It must still be October. Despite a snowstorm before Halloween (one of nature’s trick-or-treats), all the signs are still there. My daughter showed me a Venn diagram yesterday, during a whole-day marathon of putting plastic around our drafty old windows, showing the intersection of three “monster” traits: resurrected from the dead, local townspeople fear and revere him, and convert as many mindless followers as possible. The creatures that inhabit this eerie universe are Dracula, Frankenstein, Zombie, and, where all three intersect, Jesus Christ. Obviously this was just for a laugh, but interestingly, one of the traits of Penn Jillette’s book, God, No!, is his rather frequent reference to Jesus as a zombie. Then I clicked over to Religion Dispatches, and the lead story is headlined, “Praying to the Zombie Jesus.” Ours is a world of mindless, quick connections where the compelling idea of resurrection has lost its appeal. Despite our religious culture—or perhaps because of it—we have come to see Christianity as just one more peddler of a wonderful, disturbing idea.

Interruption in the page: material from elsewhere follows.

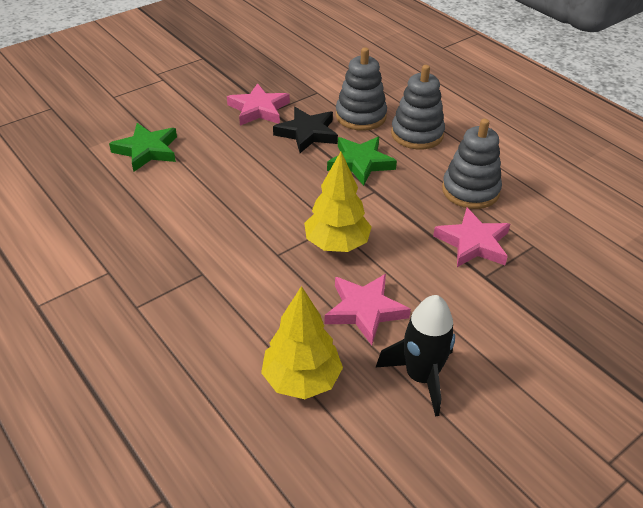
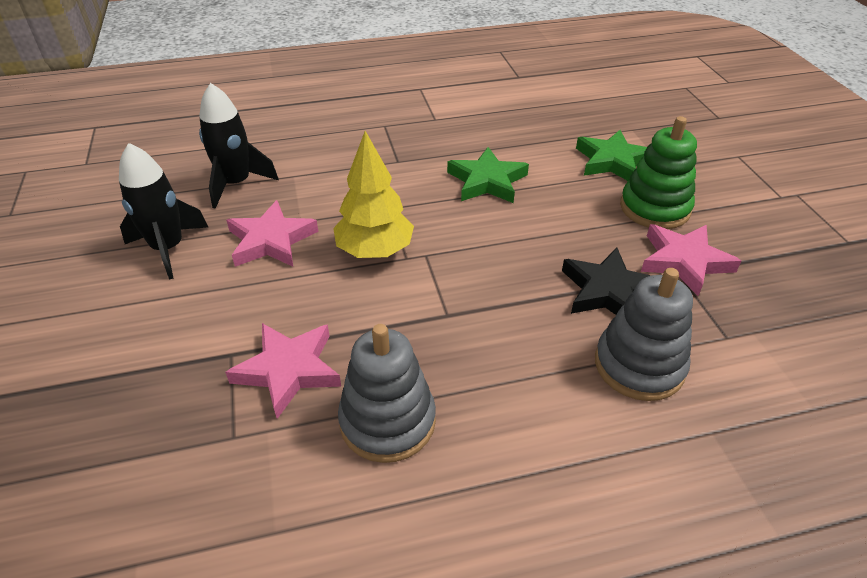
camera: 115 degrees right, 0 degrees up
yellow tree [261,286,343,399] -> black rocket [199,83,279,209]
green star [327,137,397,186] -> green star moved to [447,147,529,203]
grey stacking toy [391,65,445,150] -> none
none -> green stacking toy [620,116,697,229]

As regular readers of this blog know, I find the abuse of religious ideals inexcusable. Using one’s faith to beat another down is just plain wrong. Nevertheless, to focus on the folkloristic aspect of resurrection (or perhaps it is a metaphor) is to miss what drew the very earliest followers to Jesus. Before the idea of rising from the dead came a message that people should love each other and treat one another with respect and dignity. By the end of the first century of the common era, or perhaps as early as Paul, that idea grew to be a quasi-magical resurrection from the dead. No longer were women counted as equals among the followers of Jesus, and no longer were wealthy compelled to give it all up. Paul’s faith looked to a future world, beyond death, and was willing to consider this world, well, to be polite, crap. The reasons for this transformation are legion: the persecution that Christianity was undergoing, the failure of an apocalypse to take place, the disenfranchisement of the believers. They needed something to look forward to.
Zombies are likely a passing fad. When we start seeing books of zombie Christmas carols, zombie haikus, and zombie apocalypse survivors’ guides, we seem to be reaching the peak of the plateau. The zombie is mindless, rapacious, and entirely selfish. It will not go away. It is the perfect denizen of October. When I stare into those uncomprehending eyes, and see the disturbing lack of compassion and the desire to consume human brains, I start to make connections of my own. Analysts often describe zombies as the ghoul of the common folk. But all these characteristics taken together suggest that perhaps the month in which to expect zombies is November. Surviving another snowpocalypse, earthquake, and hurricane, the human spirit is difficult to dominate. And yet, when the polls open up in the darker season of the year, zombies will rise. The plastic on my windows does nothing to stop these chills.